Mengeringkan Wafer MEMS: Mengapa Kita Beralih ke Penggunaan Sinar Infra Merah
Saat berurusan dengan sensor MEMS, risikonya sangat tinggi. Kita perlu menghilangkan setiap tetes kelembapan yang ada, tetapi jika proses pengeringannya dilakukan secara berlebihan, struktur mikro yang halus tersebut akan rusak.
Selama ini, kita menggunakan udara panas untuk mengeringkan wafer. Namun, cara ini membutuhkan waktu yang lama. Kita beralih ke penggunaan sinar inframerah karena, sejujurnya, tidak ada yang mau membuang waktu berjam-jam hanya untuk menunggu wafer kering.
Perbedaan kecepatannya sangat signifikan.
Coba bayangkan menggunakan udara panas: Anda perlu memanaskan udara terlebih dahulu, lalu mendorongnya ke seluruh bagian wafer. Proses ini membutuhkan waktu yang lama. Berbeda dengan sinar inframerah; energinya langsung mencapai wafer dalam waktu singkat. Tidak perlu menunggu udara menjadi panas. Di pabrik yang sibuk, hal ini membuat proses pengeringan yang dulunya membutuhkan beberapa menit kini hanya membutuhkan beberapa detik saja.
Tetapi kita tidak bisa sembarangan menggunakan sinar inframerah.

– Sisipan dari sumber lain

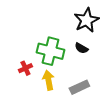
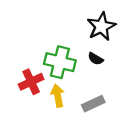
red cross: (25, 68) -> (31, 82), size x1.5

Jika kita meningkatkan intensitas cahaya secara berlebihan, maka tepi-tepi wafer akan rusak atau terjadi tegangan termal yang merusak wafer tersebut. Itulah mengapa kita perlu memilih panjang gelombang yang tepat. Kami menggunakan sinar inframerah berpanjang gelombang pendek, karena sinar ini dapat menembus wafer lebih dalam dan lebih cepat, sehingga cocok untuk proses pengeringan yang cepat.
Tetapi ada tantangannya juga.
Sinar inframerah memang sangat cepat, tetapi efektivitasnya tergantung pada garis pandangnya. Udara panas dapat menyelimuti permukaan wafer, tetapi sinar inframerah hanya dapat mencapai bagian-bagian yang terlihat olehnya. Jika wafer memiliki bentuk yang tidak rata atau ada bagian-bagian yang tertutup, maka akan terbentuk titik-titik dingin di permukaan wafer. Kita perlu menyesuaikan posisi lampu dan reflektor agar setiap milimeter permukaan wafer terpapar sinar inframerah.
Selain itu, kita juga perlu memperhatikan sistem pendinginan. Jika energi yang digunakan terlalu besar, maka suhu di dalam ruang pabrik akan naik drastis. Jika sistem pendinginan tidak memadai, suhu di dalam ruang pabrik akan menjadi tidak stabil, dan kita harus berusaha keras untuk menstabilkannya.